» Work to be completed: Locate each line in the data below that contains the string "cake", treating uppercase and lowercase as distinct, and copy every such line in full.

» Extracted data:

+===+

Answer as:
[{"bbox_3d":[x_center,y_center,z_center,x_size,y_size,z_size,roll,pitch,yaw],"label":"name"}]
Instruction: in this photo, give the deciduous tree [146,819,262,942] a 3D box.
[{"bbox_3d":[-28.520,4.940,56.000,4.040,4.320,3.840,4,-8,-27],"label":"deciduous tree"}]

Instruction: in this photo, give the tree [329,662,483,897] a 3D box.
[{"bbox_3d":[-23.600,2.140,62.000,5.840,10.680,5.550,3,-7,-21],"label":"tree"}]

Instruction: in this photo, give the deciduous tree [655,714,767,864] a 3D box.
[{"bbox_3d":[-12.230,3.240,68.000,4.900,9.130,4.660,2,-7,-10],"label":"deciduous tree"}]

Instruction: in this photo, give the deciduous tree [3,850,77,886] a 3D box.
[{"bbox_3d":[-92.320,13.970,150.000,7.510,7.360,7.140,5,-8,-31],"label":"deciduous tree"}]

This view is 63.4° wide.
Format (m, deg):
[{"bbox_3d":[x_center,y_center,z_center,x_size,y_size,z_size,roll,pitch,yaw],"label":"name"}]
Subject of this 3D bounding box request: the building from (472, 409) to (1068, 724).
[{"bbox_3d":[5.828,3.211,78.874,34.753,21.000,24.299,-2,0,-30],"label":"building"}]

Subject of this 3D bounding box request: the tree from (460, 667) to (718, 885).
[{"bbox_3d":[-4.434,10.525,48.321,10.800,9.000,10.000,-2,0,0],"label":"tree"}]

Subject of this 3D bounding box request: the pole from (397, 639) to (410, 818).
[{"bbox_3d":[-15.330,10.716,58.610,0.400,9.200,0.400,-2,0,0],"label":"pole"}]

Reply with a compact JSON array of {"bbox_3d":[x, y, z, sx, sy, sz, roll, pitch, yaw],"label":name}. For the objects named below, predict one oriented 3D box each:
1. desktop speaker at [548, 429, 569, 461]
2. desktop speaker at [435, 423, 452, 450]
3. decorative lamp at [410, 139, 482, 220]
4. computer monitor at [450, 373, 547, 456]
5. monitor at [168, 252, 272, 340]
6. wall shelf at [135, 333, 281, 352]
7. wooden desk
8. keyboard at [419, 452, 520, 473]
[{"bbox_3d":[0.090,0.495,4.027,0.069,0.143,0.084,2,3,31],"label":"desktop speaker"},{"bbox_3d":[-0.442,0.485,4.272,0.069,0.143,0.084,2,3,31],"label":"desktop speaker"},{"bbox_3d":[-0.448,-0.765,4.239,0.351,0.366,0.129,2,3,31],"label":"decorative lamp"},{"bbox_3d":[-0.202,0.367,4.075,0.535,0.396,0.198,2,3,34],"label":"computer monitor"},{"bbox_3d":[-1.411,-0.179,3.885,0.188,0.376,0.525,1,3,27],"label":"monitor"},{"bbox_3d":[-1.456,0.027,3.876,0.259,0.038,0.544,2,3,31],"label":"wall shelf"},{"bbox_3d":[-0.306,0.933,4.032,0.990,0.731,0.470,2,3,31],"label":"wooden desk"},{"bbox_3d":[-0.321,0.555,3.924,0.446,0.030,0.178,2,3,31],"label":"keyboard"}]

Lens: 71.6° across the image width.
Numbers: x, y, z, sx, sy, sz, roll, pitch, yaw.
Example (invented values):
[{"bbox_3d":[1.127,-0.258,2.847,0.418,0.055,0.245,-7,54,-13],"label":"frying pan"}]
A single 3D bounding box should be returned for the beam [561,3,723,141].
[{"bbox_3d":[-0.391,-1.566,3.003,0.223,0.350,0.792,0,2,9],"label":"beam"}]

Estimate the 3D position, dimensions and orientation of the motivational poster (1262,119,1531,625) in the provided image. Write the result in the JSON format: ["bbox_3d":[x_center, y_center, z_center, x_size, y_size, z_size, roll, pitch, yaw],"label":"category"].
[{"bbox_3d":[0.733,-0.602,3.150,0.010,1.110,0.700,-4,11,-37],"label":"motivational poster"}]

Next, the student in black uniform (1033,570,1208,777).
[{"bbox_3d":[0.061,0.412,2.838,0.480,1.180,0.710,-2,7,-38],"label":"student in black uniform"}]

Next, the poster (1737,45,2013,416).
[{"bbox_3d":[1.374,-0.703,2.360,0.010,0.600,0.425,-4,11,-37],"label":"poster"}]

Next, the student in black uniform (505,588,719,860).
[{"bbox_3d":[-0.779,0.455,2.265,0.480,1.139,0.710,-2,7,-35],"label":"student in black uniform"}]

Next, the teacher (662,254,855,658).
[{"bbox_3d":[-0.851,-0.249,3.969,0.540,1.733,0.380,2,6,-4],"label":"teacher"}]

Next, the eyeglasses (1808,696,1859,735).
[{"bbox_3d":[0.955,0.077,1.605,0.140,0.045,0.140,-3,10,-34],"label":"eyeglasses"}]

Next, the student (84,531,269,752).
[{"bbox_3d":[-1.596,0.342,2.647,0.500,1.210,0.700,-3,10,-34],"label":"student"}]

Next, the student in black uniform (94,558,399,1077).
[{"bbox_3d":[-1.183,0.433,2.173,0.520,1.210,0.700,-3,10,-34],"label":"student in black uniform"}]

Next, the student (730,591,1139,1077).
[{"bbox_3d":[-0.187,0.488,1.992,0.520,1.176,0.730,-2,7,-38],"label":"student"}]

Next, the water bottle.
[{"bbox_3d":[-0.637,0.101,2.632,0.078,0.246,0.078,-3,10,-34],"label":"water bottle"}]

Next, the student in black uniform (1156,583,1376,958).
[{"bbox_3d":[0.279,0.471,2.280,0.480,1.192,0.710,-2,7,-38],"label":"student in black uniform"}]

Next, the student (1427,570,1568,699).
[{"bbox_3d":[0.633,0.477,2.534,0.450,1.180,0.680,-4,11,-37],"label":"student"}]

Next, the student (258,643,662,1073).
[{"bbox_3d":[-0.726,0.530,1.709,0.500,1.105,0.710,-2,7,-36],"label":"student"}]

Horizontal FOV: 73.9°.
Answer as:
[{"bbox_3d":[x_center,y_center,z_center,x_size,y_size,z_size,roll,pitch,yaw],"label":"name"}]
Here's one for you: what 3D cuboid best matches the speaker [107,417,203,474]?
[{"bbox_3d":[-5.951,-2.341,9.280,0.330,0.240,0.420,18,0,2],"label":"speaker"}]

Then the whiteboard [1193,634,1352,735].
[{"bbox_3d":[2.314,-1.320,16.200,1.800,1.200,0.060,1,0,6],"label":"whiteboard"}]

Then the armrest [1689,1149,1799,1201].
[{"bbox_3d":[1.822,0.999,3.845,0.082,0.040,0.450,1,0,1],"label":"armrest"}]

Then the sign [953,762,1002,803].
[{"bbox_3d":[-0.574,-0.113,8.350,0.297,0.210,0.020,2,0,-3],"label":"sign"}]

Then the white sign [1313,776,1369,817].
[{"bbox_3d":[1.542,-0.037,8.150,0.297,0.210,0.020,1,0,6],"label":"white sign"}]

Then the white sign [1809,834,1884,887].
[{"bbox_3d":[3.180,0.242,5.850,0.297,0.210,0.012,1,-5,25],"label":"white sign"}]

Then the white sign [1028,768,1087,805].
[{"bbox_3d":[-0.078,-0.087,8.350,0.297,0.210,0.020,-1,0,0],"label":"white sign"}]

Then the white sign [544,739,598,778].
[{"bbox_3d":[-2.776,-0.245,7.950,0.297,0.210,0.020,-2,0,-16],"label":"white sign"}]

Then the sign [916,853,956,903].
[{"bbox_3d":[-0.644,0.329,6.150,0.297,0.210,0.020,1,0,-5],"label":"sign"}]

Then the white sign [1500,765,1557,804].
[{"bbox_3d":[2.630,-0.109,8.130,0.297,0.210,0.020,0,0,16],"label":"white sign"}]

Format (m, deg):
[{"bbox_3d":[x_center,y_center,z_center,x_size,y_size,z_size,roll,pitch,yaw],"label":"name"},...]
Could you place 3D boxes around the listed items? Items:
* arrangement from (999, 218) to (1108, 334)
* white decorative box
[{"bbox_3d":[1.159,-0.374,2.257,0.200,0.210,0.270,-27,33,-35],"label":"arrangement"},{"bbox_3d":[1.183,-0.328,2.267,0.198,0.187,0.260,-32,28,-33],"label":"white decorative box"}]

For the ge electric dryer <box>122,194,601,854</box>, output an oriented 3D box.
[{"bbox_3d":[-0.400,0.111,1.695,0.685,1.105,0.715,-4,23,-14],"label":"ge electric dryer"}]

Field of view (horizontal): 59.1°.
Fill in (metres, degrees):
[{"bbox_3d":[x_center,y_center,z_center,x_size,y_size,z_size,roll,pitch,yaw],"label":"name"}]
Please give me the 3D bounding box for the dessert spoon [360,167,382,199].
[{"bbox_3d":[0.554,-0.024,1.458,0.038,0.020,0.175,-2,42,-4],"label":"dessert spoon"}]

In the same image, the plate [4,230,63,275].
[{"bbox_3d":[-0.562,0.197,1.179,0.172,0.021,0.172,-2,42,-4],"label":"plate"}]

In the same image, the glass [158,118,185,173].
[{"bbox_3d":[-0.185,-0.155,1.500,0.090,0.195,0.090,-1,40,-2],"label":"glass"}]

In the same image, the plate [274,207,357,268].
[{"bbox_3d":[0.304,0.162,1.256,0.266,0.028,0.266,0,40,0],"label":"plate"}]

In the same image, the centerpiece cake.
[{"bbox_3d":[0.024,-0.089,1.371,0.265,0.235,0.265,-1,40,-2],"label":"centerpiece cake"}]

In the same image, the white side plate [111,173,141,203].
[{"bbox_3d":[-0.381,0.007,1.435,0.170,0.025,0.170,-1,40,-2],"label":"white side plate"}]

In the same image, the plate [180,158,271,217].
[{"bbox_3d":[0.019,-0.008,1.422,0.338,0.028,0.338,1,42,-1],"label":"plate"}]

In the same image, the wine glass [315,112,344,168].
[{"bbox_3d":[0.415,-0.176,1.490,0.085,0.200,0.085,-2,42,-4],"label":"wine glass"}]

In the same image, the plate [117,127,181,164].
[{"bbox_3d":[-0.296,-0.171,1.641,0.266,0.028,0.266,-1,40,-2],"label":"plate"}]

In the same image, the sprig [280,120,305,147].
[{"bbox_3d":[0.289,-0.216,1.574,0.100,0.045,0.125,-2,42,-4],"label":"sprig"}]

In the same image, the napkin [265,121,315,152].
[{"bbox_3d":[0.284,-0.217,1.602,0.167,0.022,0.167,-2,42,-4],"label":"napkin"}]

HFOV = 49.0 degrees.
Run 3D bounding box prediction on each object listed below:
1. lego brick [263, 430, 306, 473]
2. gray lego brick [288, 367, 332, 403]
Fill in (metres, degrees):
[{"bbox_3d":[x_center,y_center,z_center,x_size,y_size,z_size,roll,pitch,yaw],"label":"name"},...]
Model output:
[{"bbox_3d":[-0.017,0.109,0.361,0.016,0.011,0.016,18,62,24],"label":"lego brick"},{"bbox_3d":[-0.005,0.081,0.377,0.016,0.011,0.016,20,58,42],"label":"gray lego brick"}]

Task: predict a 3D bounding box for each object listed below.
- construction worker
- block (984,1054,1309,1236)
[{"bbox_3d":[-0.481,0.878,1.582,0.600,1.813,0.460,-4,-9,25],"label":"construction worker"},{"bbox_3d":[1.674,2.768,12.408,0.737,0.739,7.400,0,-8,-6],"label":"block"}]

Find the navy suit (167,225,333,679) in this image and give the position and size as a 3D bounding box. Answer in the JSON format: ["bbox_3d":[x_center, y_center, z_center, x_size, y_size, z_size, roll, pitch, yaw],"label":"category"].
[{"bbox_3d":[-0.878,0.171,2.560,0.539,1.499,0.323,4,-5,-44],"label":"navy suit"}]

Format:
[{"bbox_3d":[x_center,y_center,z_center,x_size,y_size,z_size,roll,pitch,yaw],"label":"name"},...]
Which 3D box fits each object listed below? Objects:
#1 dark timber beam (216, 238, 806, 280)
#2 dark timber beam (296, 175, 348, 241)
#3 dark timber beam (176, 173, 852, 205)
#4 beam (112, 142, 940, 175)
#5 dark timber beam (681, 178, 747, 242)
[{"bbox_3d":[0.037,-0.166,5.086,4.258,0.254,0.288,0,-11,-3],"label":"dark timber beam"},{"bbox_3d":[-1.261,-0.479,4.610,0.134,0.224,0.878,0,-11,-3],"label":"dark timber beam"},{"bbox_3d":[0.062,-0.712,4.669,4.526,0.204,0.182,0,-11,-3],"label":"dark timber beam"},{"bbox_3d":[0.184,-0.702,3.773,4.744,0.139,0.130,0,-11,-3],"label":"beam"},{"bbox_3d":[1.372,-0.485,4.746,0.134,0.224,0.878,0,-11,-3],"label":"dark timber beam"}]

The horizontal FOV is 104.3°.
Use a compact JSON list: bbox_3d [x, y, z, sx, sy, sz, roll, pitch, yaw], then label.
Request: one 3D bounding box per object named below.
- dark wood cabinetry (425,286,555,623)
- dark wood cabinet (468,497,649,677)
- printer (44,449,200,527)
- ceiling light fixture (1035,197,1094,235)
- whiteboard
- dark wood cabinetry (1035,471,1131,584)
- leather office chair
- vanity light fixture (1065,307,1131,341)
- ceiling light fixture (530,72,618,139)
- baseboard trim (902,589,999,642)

+===+

» Solution for this problem:
In the same image, the centerpiece cake.
[{"bbox_3d":[0.024,-0.089,1.371,0.265,0.235,0.265,-1,40,-2],"label":"centerpiece cake"}]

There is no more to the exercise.